Task to complete: Pictures within the data are to be left out; everything else must be reproduced exactly.

Start of Dataset content

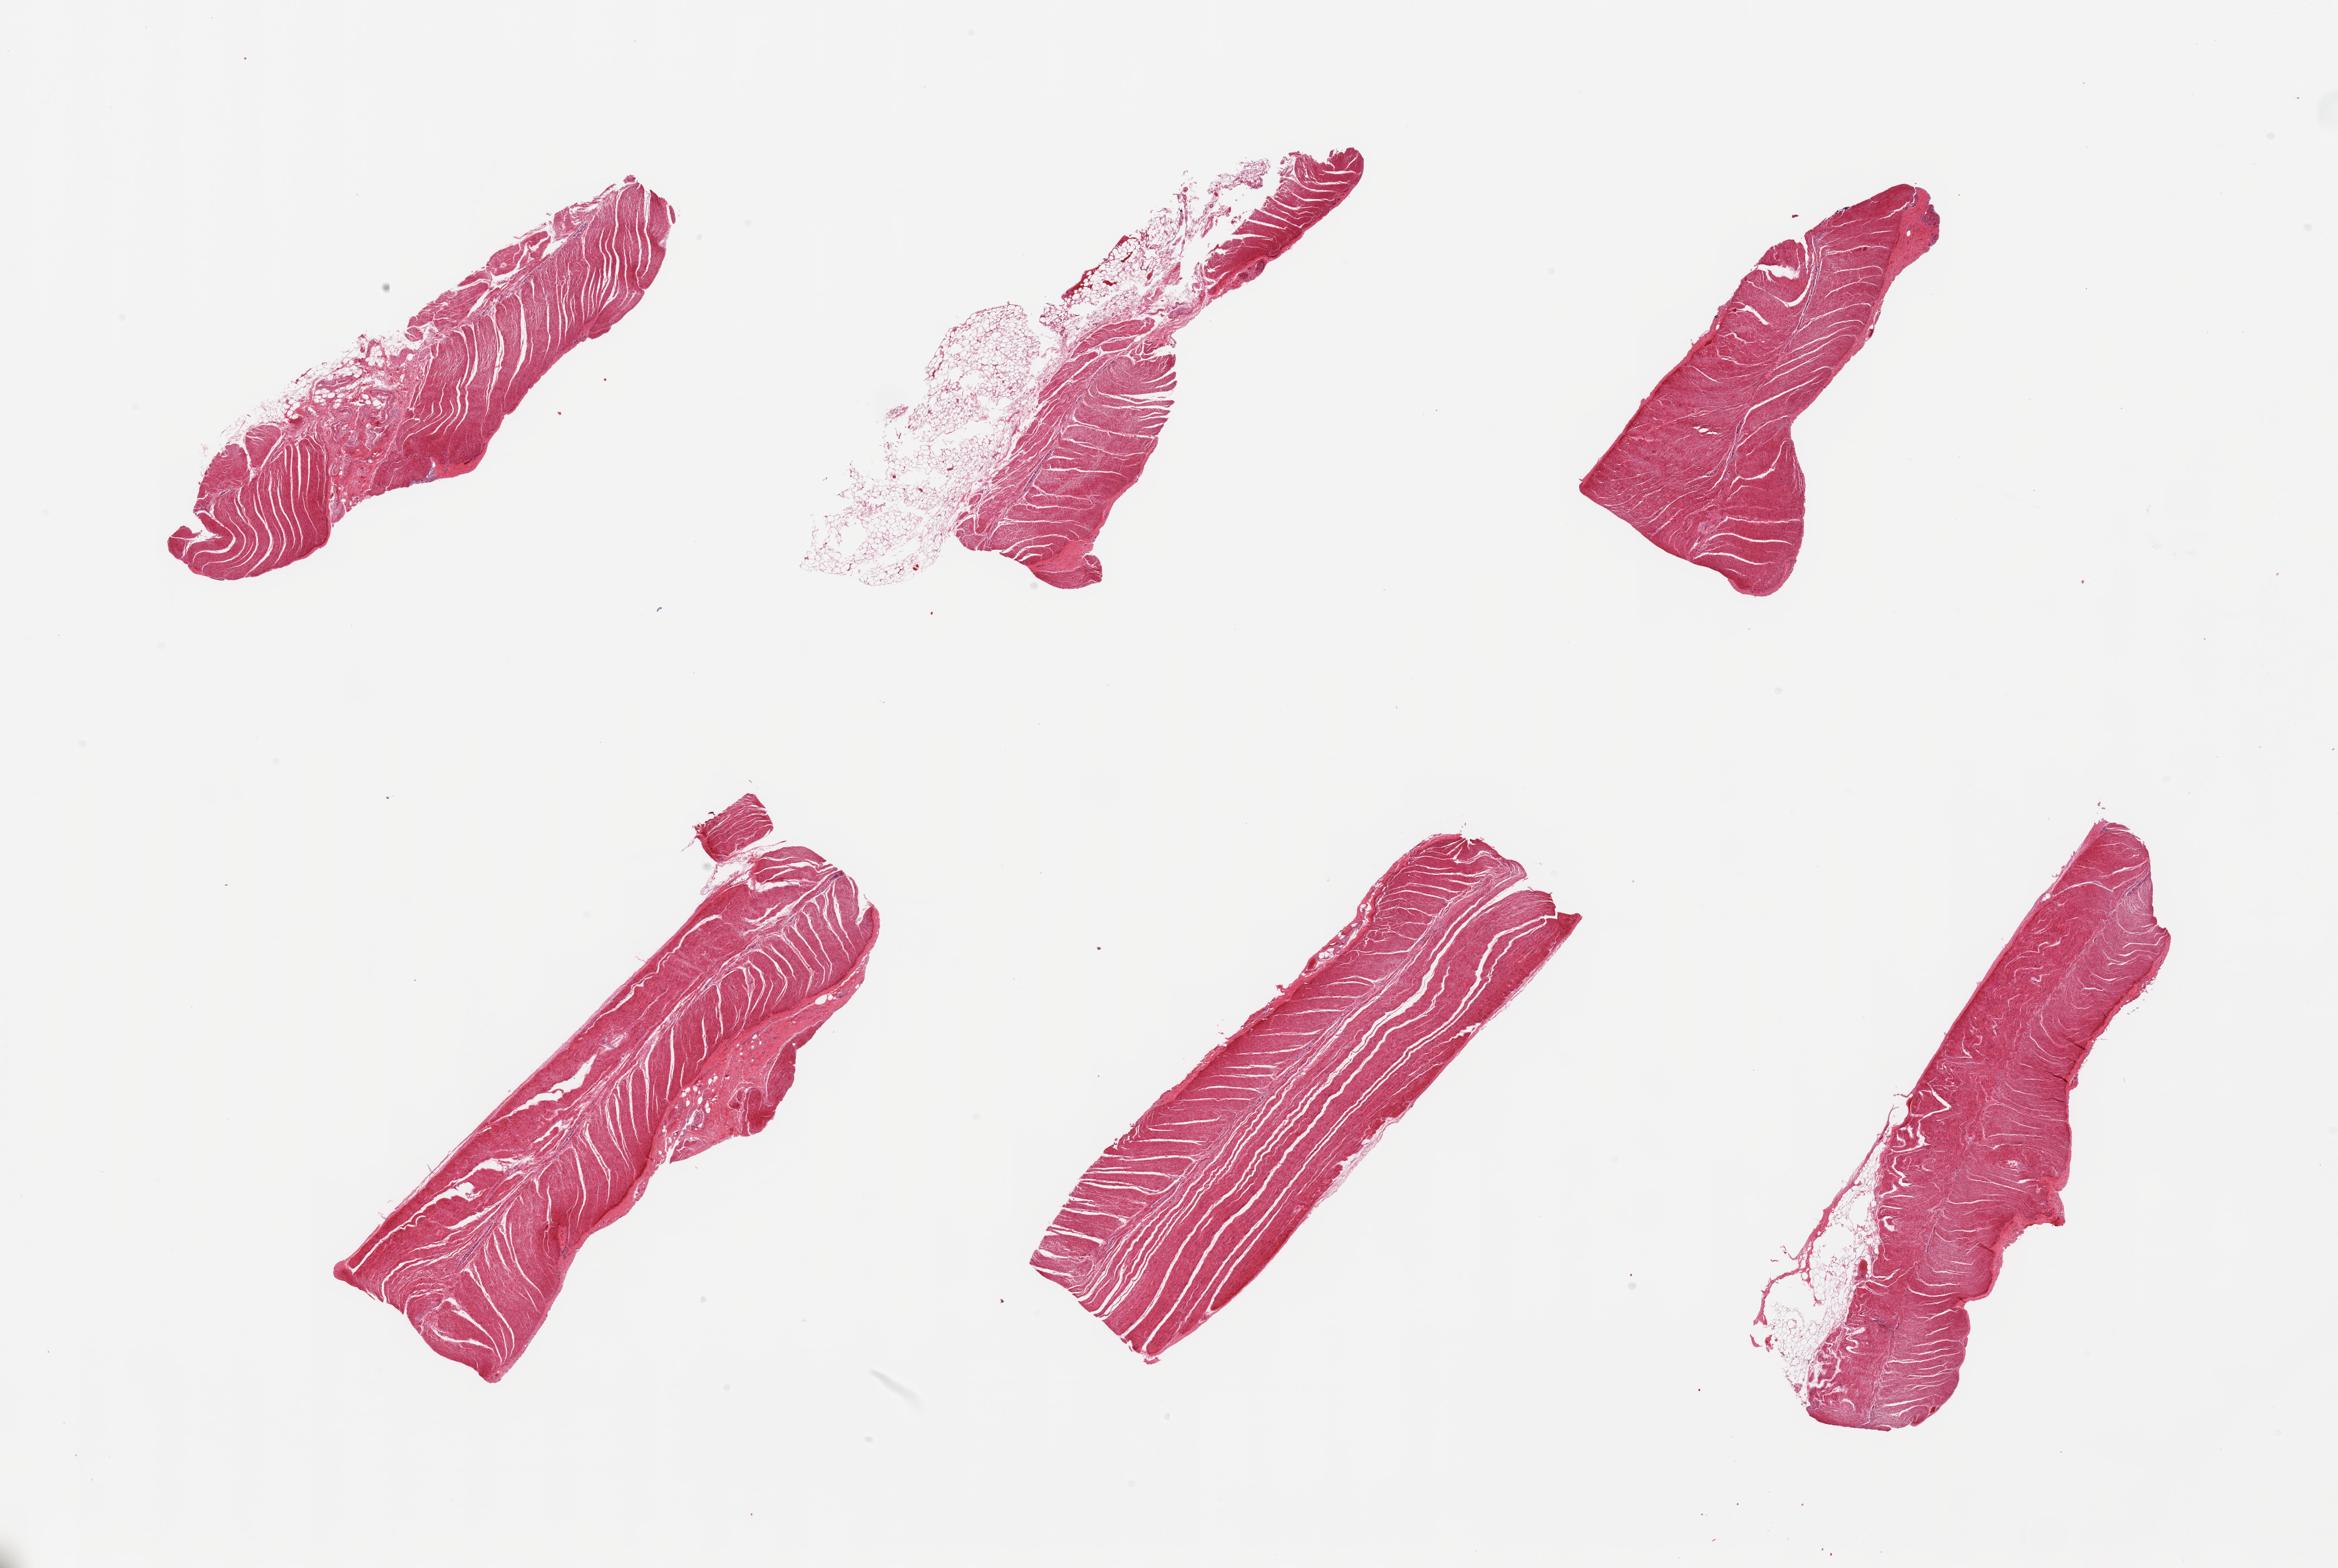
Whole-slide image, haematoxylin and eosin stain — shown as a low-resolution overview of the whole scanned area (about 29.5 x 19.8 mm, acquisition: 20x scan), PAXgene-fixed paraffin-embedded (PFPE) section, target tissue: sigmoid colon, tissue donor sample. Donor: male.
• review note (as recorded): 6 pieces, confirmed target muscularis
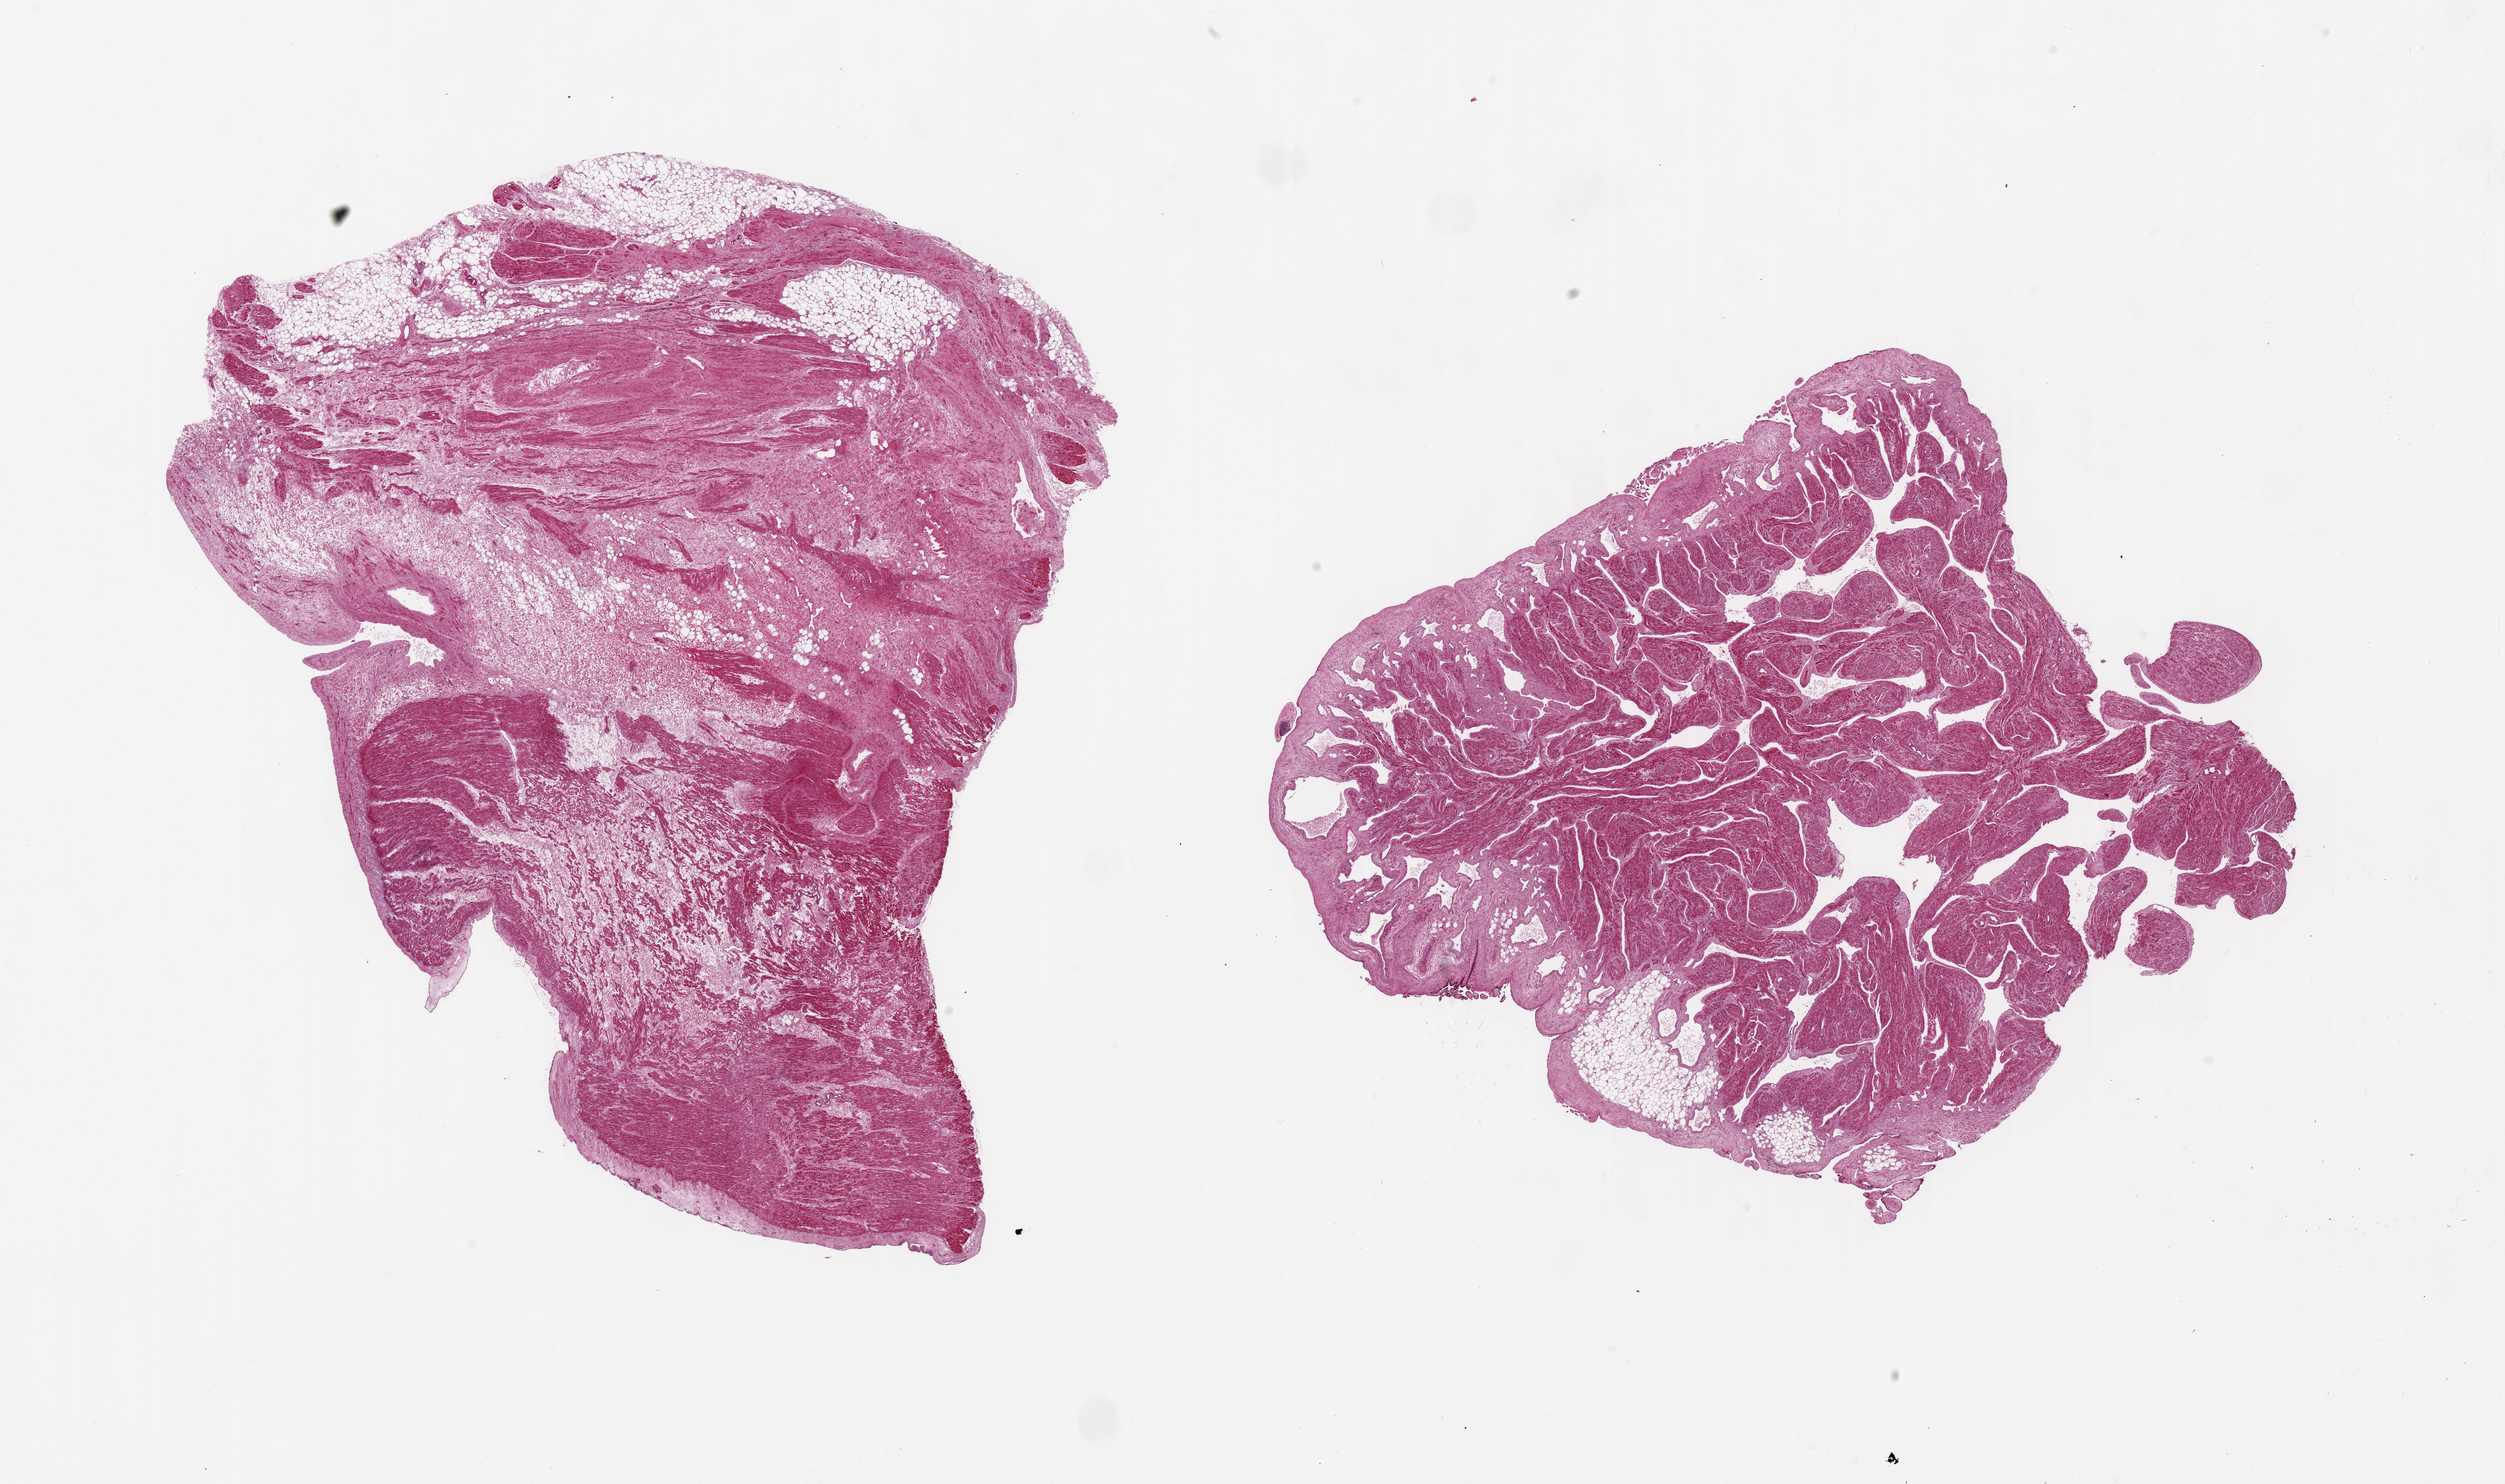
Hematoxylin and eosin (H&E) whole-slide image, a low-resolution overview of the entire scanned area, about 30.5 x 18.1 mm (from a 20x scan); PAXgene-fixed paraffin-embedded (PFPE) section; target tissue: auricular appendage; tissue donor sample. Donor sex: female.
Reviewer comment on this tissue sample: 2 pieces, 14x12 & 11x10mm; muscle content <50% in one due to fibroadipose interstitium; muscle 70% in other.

End of Dataset content

Worked solution:
Whole-slide image, haematoxylin and eosin stain — shown as a low-resolution overview of the whole scanned area (about 29.5 x 19.8 mm, acquisition: 20x scan), PAXgene-fixed paraffin-embedded (PFPE) section, target tissue: sigmoid colon, tissue donor sample. Donor: male.
• review note (as recorded): 6 pieces, confirmed target muscularis
Hematoxylin and eosin (H&E) whole-slide image, a low-resolution overview of the entire scanned area, about 30.5 x 18.1 mm (from a 20x scan); PAXgene-fixed paraffin-embedded (PFPE) section; target tissue: auricular appendage; tissue donor sample. Donor sex: female.
Reviewer comment on this tissue sample: 2 pieces, 14x12 & 11x10mm; muscle content <50% in one due to fibroadipose interstitium; muscle 70% in other.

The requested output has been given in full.